Canadians under age 44 made up 19 per cent of workers who submitted group health claims for diabetes in 2022, up from 13 per cent in 2019, according to Manulife research.
During the same time period, the number of Canadians aged 18 to 34 going on long-term disability for mental illness increased by 22 per cent. And the number of workers in this age group submitting claims for mental-health reasons – including for therapy, medication and disability – is up 27 per cent in just the past year.
While the pandemic has increased the number of Canadians suffering from a mental-health illness, putting pressure on Canadian companies to increase maximum coverage limits for mental-health benefits, Mr. Desai said Manulife is still researching the reasons behind the surge in diabetes claims.
“This is scary when you see the number of individuals in Canada – and younger Canadians – that are starting to experience more health conditions,” Mr. Desai adds.
“But it opens the door for us to engage more. What can we do more pro-actively? As claims come into us, how can we help provide more information? How can we give someone with a medical condition more guidance? How can we get them to the right medical provider? This is where aggregate data can help.”
The relationship with Cleveland, he says, will help drive more research on how to offer more personalized medical advice for patients.

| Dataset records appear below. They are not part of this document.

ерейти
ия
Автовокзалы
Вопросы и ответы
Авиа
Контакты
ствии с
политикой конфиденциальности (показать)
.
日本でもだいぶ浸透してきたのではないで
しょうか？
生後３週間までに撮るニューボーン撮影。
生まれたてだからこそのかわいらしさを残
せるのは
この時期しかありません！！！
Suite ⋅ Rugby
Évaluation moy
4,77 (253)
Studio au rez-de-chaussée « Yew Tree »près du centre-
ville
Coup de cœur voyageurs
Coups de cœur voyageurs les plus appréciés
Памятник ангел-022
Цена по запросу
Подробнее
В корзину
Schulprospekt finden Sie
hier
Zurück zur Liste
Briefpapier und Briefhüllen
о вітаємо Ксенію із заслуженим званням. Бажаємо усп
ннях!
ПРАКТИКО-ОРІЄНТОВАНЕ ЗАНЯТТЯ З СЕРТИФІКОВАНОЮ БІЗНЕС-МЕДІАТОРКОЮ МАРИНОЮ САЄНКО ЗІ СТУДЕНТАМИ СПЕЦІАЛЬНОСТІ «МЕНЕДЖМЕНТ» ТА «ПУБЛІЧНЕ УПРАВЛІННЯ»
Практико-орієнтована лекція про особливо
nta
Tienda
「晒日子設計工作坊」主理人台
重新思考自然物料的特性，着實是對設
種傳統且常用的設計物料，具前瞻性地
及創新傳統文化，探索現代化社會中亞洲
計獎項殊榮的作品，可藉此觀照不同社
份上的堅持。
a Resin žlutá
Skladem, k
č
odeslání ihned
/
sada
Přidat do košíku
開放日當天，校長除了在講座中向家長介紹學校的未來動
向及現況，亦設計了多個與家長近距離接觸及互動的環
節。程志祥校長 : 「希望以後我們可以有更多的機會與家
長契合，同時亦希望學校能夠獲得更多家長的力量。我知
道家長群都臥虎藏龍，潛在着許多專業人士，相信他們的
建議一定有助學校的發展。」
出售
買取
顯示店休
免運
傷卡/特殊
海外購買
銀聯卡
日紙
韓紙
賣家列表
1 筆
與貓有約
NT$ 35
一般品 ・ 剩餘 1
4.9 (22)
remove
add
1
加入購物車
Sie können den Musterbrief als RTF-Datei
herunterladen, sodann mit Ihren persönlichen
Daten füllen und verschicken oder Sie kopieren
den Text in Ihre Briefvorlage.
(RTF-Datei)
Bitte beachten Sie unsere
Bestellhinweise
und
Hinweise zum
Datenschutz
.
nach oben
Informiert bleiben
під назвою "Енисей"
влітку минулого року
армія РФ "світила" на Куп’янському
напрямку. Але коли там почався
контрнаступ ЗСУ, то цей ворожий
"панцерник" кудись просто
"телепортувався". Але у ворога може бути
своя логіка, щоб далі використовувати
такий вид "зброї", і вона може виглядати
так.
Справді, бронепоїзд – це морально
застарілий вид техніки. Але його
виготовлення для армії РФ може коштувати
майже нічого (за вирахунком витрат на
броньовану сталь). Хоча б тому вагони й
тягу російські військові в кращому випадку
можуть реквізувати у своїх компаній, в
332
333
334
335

For example: If someone submits a claim for a Naproxen, a pain relief medication, and then later moves onto a stronger pain medication, while also submitting chiropractor, massage therapy and physiotherapy claims, that data could flag the need for additional intervention for an underlying medical condition that may be going undiagnosed.
“Cleveland may have seen interventions on a global scale that points to a recommendation for that person to have another assessment,” Mr. Desai said. “That’s the kind of clinical intervention that we want to be able to provide for our members. We want them to be able to get the right guidance at the right time because we don’t want them to progress down a more severe clinical issue.”